Alex has been invited back as part of Wellington's wellbeing programme, the terminology preferred by Dr Anthony Seldon, the headmaster, to the more widely used PSHE (Personal, Social, Health and Economic) education.

"We take a distinctive, positive approach in promoting wellbeing and happiness," he says. "If you tell someone not to do something, they immediately want to do it. So instead of preaching 'Don't do drink', we say: 'Look after your body, mind, liver and lungs if you want to enjoy life to the full'. We find that's much more effective."

Like other fee-paying schools, Wellington has strict rules prohibiting smoking and drinking on site, with penalties for transgressors. But that does not mean alcohol is banned completely.

Dr Seldon and his wife host weekly candlelit dinners for sixth-formers and take pride in serving "the best claret and white burgundy".

Brighton College (where he was previously headmaster) also runs "dine with wine" evenings for sixth-formers, though the current head, Richard Cairns (who claims his dinners predate those at Wellington College) prefers New Zealand to French. "It's a good way of saying: 'Welcome to a new world'," he says. "The students feel they are being treated as adults." Alcoholic intake is limited, though, to two glasses.

Teaching older pupils to drink responsibly is the rationale behind the introduction of a wine club at Malvern St James school in Worcestershire. Recently, girls attending a cordon bleu cookery course there heard from Richard Bampfield, chairman of the Association of Wine Educators. "What I try to get over is that wine should be part of an enjoyable meal and lifestyle, not just something to be knocked back in order to get drunk," he says.

So what do other heads think of such schemes? Alcohol abuse is one of the most serious issues facing society today, says Rod MacKinnon, the headmaster of Bristol Grammar School, where education about responsible drinking starts in Year 8, with speakers from Alcoholics Anonymous. "It's important to have a very clear and upfront message about alcohol, and to reinforce it," he says.

Bristol Grammar's message is clear: drink and schools don't mix. Sixth-formers are not allowed to consume alcohol at social events or on school trips. It is permitted only at the leavers' dinner, when technically they are no longer on the school roll.
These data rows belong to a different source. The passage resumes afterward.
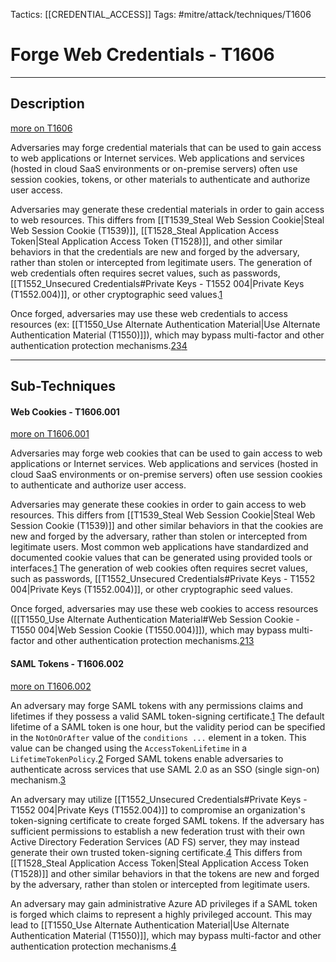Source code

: Tactics: [[CREDENTIAL_ACCESS]]
Tags: #mitre/attack/techniques/T1606  

# Forge Web Credentials - T1606
---
## Description
[more on T1606](https://attack.mitre.org/techniques/T1606)

Adversaries may forge credential materials that can be used to gain access to web applications or Internet services. Web applications and services (hosted in cloud SaaS environments or on-premise servers) often use session cookies, tokens, or other materials to authenticate and authorize user access.

Adversaries may generate these credential materials in order to gain access to web resources. This differs from [[T1539_Steal Web Session Cookie|Steal Web Session Cookie (T1539)]], [[T1528_Steal Application Access Token|Steal Application Access Token (T1528)]], and other similar behaviors in that the credentials are new and forged by the adversary, rather than stolen or intercepted from legitimate users. The generation of web credentials often requires secret values, such as passwords, [[T1552_Unsecured Credentials#Private Keys - T1552 004|Private Keys (T1552.004)]], or other cryptographic seed values.[1](https://github.com/damianh/aws-adfs-credential-generator)

Once forged, adversaries may use these web credentials to access resources (ex: [[T1550_Use Alternate Authentication Material|Use Alternate Authentication Material (T1550)]]), which may bypass multi-factor and other authentication protection mechanisms.[2](https://wunderwuzzi23.github.io/blog/passthecookie.html)[3](https://unit42.paloaltonetworks.com/mac-malware-steals-cryptocurrency-exchanges-cookies/)[4](https://msrc-blog.microsoft.com/2020/12/13/customer-guidance-on-recent-nation-state-cyber-attacks/)

---
## Sub-Techniques

#### Web Cookies - T1606.001
[more on T1606.001](https://attack.mitre.org/techniques/T1606/001)

Adversaries may forge web cookies that can be used to gain access to web applications or Internet services. Web applications and services (hosted in cloud SaaS environments or on-premise servers) often use session cookies to authenticate and authorize user access.

Adversaries may generate these cookies in order to gain access to web resources. This differs from [[T1539_Steal Web Session Cookie|Steal Web Session Cookie (T1539)]] and other similar behaviors in that the cookies are new and forged by the adversary, rather than stolen or intercepted from legitimate users. Most common web applications have standardized and documented cookie values that can be generated using provided tools or interfaces.[1](https://wunderwuzzi23.github.io/blog/passthecookie.html) The generation of web cookies often requires secret values, such as passwords, [[T1552_Unsecured Credentials#Private Keys - T1552 004|Private Keys (T1552.004)]], or other cryptographic seed values.

Once forged, adversaries may use these web cookies to access resources ([[T1550_Use Alternate Authentication Material#Web Session Cookie - T1550 004|Web Session Cookie (T1550.004)]]), which may bypass multi-factor and other authentication protection mechanisms.[2](https://www.volexity.com/blog/2020/12/14/dark-halo-leverages-solarwinds-compromise-to-breach-organizations/)[1](https://wunderwuzzi23.github.io/blog/passthecookie.html)[3](https://unit42.paloaltonetworks.com/mac-malware-steals-cryptocurrency-exchanges-cookies/)

#### SAML Tokens - T1606.002
[more on T1606.002](https://attack.mitre.org/techniques/T1606/002)

An adversary may forge SAML tokens with any permissions claims and lifetimes if they possess a valid SAML token-signing certificate.[1](https://blogs.microsoft.com/on-the-issues/2020/12/13/customers-protect-nation-state-cyberattacks/) The default lifetime of a SAML token is one hour, but the validity period can be specified in the `NotOnOrAfter` value of the `conditions ...` element in a token. This value can be changed using the `AccessTokenLifetime` in a `LifetimeTokenPolicy`.[2](https://docs.microsoft.com/en-us/azure/active-directory/develop/active-directory-configurable-token-lifetimes) Forged SAML tokens enable adversaries to authenticate across services that use SAML 2.0 as an SSO (single sign-on) mechanism.[3](https://www.cyberark.com/resources/threat-research-blog/golden-saml-newly-discovered-attack-technique-forges-authentication-to-cloud-apps)

An adversary may utilize [[T1552_Unsecured Credentials#Private Keys - T1552 004|Private Keys (T1552.004)]] to compromise an organization's token-signing certificate to create forged SAML tokens. If the adversary has sufficient permissions to establish a new federation trust with their own Active Directory Federation Services (AD FS) server, they may instead generate their own trusted token-signing certificate.[4](https://msrc-blog.microsoft.com/2020/12/13/customer-guidance-on-recent-nation-state-cyber-attacks/) This differs from [[T1528_Steal Application Access Token|Steal Application Access Token (T1528)]] and other similar behaviors in that the tokens are new and forged by the adversary, rather than stolen or intercepted from legitimate users.

An adversary may gain administrative Azure AD privileges if a SAML token is forged which claims to represent a highly privileged account. This may lead to [[T1550_Use Alternate Authentication Material|Use Alternate Authentication Material (T1550)]], which may bypass multi-factor and other authentication protection mechanisms.[4](https://msrc-blog.microsoft.com/2020/12/13/customer-guidance-on-recent-nation-state-cyber-attacks/)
His concern about the health damage being done by alcohol is echoed by Dr Martin Stephen, the high master of St Paul's School. Alcohol abuse is as big a problem as drugs, says Stephen, largely because of what he terms Britain's culture of drunkenness. He favours giving young people a safe, confidential environment to talk to a school counsellor, without losing street cred, and says irresponsible drinking in 2010, in his view, is as big an issue as smoking was in 1970.

Teenage smoking may have fallen sharply, but the problem has not gone away. Teachers say warnings about the long-term health dangers of cigarettes seem to have little resonance with youngsters. Reminders about the short-term effects, such as bad breath, have far more impact. Some youngsters still get hooked, though, and giving up isn't easy, particularly for those at boarding school.

Bedales School in Hampshire is about to launch smoking cessation clinics in response to pupil demand. "We had a whole school symposium last November on attitudes to alcohol," says Becks Hobson, director of student welfare. "Ironically, one of the main things pupils asked for help with was giving up smoking."

Sessions will start after Easter, run by one of the boarding house staff following specialist training from Quit4Life, Hampshire's NHS stop-smoking service.

"We don't know how many will attend," she says. "But even if we just get two or three pupils, it's worthwhile investing time and energy getting this initiative off the ground."